Single by Wayne Newton

from the album Can't You Hear the Song?
- B-side: "You Don't Have to Ask"
- Released: September 1972
- Genre: Pop
- Length: 3:38
- Label: Chelsea Records 105
- Songwriter: Chris Arnold, David Martin, Geoff Morrow
- Producer: Wes Farrell

Wayne Newton singles chronology
| "Daddy Don't You Walk So Fast" (1972) | "Can't You Hear the Song?" (1972) | "Pour Me a Little More Wine" (1973) |

= Can't You Hear the Song? =

"Can't You Hear the Song?" is a song written by Chris Arnold, David Martin, and Geoff Morrow. The trio first released their version as a single in June 1972 under the band name Butterscotch. A few months later, the song was covered by Wayne Newton and released as a single. It reached No. 3 on the U.S. Adult Contemporary chart and No. 48 on the Billboard Hot 100 in 1972. The song also reached No. 8 on the Canadian Adult Contemporary chart and No. 32 on the Canadian Top Singles chart. It was featured on his 1972 album, Can't You Hear the Song?
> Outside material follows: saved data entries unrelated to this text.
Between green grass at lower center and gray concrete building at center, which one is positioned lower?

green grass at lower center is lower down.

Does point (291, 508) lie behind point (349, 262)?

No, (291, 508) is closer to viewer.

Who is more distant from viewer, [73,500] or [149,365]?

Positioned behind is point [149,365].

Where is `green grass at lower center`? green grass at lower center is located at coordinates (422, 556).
The song was produced by Wes Farrell and arranged by Mike Melvoin.

==Other versions==
- Gerry Marsden released a version in August 1974 as the B-side to his single "They Don't Make Days Like That Any More".
- Guys 'n' Dolls released a version of the song in April 1975 as the B-side to their single "Here I Go Again".